### This project is forked from [LLM-Pruner](https://github.com/horseee/LLM-Pruner). We sincerely appreciate their incredible work and contribution to the community.

## Quick Start

### Create an environment for MoreauPruner
```
conda create --name moreau python=3.8
conda activate moreau
```

### Install requirements
```
pip install -r requirement.txt
```

### Multi-GPU acceleration
```
pip install deepspeed
```

### Prune-Finetune-Evaluate in one line!
```
bash start.sh > logs/llama_7b_0.2_element_moreau_std005_lamb02_lr00002_groupsoft0000005_10iter_alpaca.log
```
The script requires at least 1 RTX3090 GPU and about 200G memory (on CPU).

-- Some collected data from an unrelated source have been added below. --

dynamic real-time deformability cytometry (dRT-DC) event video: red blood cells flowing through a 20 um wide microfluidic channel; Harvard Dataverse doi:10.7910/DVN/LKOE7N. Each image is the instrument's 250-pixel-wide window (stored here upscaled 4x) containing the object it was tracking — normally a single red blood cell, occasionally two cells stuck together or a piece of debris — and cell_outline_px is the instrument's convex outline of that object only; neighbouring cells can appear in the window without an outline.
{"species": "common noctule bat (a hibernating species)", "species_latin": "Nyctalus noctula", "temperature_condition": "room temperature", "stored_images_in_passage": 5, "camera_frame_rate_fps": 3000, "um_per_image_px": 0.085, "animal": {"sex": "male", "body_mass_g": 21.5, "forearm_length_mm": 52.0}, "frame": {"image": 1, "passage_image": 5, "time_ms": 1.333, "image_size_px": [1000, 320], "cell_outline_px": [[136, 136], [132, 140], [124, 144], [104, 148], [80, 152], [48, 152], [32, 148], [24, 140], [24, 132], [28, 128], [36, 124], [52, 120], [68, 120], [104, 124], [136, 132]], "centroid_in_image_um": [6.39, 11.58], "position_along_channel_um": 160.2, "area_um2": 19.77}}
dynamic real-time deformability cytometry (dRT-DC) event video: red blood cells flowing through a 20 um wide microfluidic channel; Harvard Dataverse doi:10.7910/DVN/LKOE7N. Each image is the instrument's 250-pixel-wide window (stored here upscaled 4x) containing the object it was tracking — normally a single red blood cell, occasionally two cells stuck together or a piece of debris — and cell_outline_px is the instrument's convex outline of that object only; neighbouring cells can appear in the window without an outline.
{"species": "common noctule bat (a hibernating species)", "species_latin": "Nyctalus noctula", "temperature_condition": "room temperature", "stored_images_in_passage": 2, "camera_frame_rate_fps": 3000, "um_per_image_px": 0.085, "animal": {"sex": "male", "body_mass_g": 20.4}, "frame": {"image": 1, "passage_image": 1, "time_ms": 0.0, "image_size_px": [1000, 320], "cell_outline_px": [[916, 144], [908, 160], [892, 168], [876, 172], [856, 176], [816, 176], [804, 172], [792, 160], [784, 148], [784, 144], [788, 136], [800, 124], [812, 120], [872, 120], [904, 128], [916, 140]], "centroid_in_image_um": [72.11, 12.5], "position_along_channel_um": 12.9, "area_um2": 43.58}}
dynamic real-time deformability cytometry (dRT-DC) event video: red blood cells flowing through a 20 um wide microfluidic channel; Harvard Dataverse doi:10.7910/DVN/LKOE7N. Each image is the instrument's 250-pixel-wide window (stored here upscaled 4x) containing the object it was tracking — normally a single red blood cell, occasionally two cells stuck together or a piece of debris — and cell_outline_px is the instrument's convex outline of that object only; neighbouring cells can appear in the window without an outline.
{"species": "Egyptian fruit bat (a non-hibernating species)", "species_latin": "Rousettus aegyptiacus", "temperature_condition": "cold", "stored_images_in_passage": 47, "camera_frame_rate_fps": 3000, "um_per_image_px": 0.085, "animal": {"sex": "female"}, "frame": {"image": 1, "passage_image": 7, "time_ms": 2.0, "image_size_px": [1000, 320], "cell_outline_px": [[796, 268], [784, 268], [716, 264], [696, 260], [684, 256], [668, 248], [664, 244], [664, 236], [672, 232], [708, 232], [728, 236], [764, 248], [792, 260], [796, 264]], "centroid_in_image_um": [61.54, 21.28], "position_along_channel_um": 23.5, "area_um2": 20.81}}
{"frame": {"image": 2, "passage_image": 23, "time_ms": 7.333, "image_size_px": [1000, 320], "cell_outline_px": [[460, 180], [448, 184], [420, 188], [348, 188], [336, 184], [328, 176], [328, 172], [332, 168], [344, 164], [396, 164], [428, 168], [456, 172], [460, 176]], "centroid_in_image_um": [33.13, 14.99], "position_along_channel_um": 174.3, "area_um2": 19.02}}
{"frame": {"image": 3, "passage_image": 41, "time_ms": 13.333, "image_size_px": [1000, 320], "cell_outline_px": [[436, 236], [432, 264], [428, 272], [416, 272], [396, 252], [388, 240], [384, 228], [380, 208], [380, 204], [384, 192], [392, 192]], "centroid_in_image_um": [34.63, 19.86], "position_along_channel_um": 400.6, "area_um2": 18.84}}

But multi-gpu acceleration for finetuning is also support.

The script support the pruning of LLaMA-7B, LLaMA-13B and Vicuna-7B now. We will support more models (e.g., LLaMA3-8B) in future work.

Note: due to hardware limitation, we never try models larger than 13B before. But it can be easily extend to larger model. We are welcome the results on larger models from you.

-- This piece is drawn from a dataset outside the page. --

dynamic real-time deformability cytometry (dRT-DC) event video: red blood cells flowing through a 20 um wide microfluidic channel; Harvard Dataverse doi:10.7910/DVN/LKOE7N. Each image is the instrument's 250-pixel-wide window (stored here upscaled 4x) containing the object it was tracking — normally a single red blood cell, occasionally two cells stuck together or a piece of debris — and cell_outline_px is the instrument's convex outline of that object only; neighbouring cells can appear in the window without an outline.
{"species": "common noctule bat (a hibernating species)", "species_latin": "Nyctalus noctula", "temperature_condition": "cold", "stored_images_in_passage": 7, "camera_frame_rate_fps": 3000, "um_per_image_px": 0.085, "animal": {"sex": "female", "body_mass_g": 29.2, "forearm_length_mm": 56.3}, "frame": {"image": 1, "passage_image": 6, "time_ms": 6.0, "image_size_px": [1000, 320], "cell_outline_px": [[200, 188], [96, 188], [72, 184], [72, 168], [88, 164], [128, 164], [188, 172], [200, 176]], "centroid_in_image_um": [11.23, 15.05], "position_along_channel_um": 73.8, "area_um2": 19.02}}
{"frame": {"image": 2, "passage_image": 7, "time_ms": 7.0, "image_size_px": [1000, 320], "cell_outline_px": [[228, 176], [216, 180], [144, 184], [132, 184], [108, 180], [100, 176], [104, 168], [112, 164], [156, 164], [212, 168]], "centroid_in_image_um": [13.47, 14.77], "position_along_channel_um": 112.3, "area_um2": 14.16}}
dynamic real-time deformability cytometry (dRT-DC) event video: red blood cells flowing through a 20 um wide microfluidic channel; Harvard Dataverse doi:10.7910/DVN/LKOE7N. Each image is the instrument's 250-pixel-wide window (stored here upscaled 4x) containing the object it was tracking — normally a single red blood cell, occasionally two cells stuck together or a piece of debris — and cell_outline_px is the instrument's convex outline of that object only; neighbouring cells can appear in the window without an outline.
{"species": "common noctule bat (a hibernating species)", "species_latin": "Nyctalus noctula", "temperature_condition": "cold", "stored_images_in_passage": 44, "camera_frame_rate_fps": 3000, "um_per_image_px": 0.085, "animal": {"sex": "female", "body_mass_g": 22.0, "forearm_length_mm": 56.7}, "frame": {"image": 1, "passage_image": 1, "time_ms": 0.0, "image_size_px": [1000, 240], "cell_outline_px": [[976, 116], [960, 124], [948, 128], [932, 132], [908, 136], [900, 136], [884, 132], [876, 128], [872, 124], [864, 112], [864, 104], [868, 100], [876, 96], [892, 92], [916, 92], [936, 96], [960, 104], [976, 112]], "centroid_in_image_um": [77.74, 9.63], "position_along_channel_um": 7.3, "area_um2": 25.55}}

In this script, we finish several things together
- prune LLaMA-7B by 20%
- evaluate the pruned model
- finetune the model on alpaca
- evaluate the finetuned model

A detailed explanation of the parameters can be found in LLM-Pruner's readme (below). And it takes about 8 hours in our device with two 3090s.

Once all the programs are finished, you can process the results by
```
python dataprocess.py logs/llama_7b_0.2_element_moreau_std005_lamb02_lr00002_groupsoft0000005_10iter_alpaca.log
```
And it will return the PPL on WikiText2 and PTB and the 0-shot accuracy on 7 datasets in order of ["boolq", "piqa", "hellaswag", "winogrande", "arc_easy", "arc_challenge", "openbookqa"].

We also attached a [log](logs/llama_7b_0.2_element_moreau_std005_lamb02_lr00002_groupsoft0000005_10iter_alpaca.log) for your reference.